*DOCUMENT PASSAGE*
== Segment start ==
Her open letter to Prime Minister Lee Hsien Loong last month caused a stir.
In it, author Catherine Lim claimed that Singaporeans "no longer trust their Government and the Government no longer cares about regaining their trust".
There was no rebuke from political leaders. No call for her to step into the political arena.
She told The New Paper: "Deep down, I suspect the Government actually respects integrity."
"That's why the worst has not happened. When I speak up, no one calls me up."
That wasn't the case in 1994. She wrote two articles - her analysis of the leadership styles - and received a strong response. There were calls for her to step into the political ring if she wants to have her say. She did not.
That will not change any time soon either.
"I'm not fit for political office," she said. "I don't have the qualities and the talent.
"More importantly, I don't have the inclination."
The woman dubbed Mr Lee Kuan Yew's "most persistently perceptive critic" described herself as too "ferociously independent".
That's why she laughed off farm owner Ivy Singh-Lim's proposal to set up a political party.
== Segment end ==
*EXTRACTED MATERIAL*
== Segment start ==
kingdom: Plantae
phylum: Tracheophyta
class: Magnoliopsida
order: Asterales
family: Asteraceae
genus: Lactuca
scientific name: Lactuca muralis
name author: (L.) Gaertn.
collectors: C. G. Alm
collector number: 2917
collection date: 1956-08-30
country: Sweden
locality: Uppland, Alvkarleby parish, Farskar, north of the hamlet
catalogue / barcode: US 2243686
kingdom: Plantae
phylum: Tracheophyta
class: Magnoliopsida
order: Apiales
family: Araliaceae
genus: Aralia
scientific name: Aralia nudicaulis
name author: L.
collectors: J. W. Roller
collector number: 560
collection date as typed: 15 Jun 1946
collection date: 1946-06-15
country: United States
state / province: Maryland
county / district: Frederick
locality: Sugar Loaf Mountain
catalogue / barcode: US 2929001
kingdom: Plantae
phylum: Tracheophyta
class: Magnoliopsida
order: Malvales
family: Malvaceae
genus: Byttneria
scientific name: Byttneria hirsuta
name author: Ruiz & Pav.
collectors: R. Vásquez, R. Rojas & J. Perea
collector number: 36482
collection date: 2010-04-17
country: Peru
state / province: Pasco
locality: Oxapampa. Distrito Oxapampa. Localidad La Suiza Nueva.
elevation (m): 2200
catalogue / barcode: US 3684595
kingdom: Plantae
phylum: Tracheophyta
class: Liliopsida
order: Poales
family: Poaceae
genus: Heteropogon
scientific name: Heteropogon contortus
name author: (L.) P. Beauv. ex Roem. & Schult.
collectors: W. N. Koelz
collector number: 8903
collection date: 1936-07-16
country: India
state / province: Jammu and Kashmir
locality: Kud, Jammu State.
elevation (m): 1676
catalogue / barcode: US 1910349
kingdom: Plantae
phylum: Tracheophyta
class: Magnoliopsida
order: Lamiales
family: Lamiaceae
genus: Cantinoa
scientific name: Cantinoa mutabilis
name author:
== Segment end ==
*INSTRUCTIONS*
A: In the article about Catherine Lim, translate this sentence into Spanish: She told The New Paper: "Deep down, I suspect the Government actually respects integrity."
B: For each statement, decide whether the article about Catherine Lim agrees with it. Answer yes or no, and quote the words that decide it.
(i) Political leaders rebuked Lim after her open letter.
(ii) In 1994, Lim wrote two articles analyzing leadership styles.
(iii) Lim accepted Ivy Singh-Lim's proposal to set up a political party.
C: Continue the article about Catherine Lim from its last sentence.

*RESPONSES IN ORDER*
A: Le dijo a The New Paper: "En el fondo, sospecho que el Gobierno en realidad respeta la integridad".

B:
(i) No: "There was no rebuke from political leaders."
(ii) Yes: "She wrote two articles - her analysis of the leadership styles"
(iii) No: "she laughed off farm owner Ivy Singh-Lim's proposal to set up a political party."

C:
"If I join a party, they would boot me out in two months because I'm so opinionated, I won't go by consensus," she added.
What the 72-year-old would rather do is pen her observations, like that open letter to Mr Lee.
Post-General Election 2011, she had decided not to write any political commentaries but watch and observe.
"I'm quiet because I have nothing new to say and I never like to say old things," she said.
Sensing a "distinct hardening of the government position" through actions like the $50,000 bond that some online news sites had to post and the PM's defamation suit against blogger Roy Ngerng, Ms Lim became nervous.
"I won't write it if I have nothing urgent to say," she added. "I deliberately made my opening line absolutely gripping."
That open letter netted more than 300 replies in a week on her website.
She was happy at how it sparked debate and raised awareness on government-people ties.
"If the relationship between the Government and people isn't good or healthy, they're finished," she declared. "Never mind the infrastructure, the bread and butter issues."
Next up is a book to mark Singapore turning 50 next year, to be launched in late October.
Expect her personal story, blended with political observations.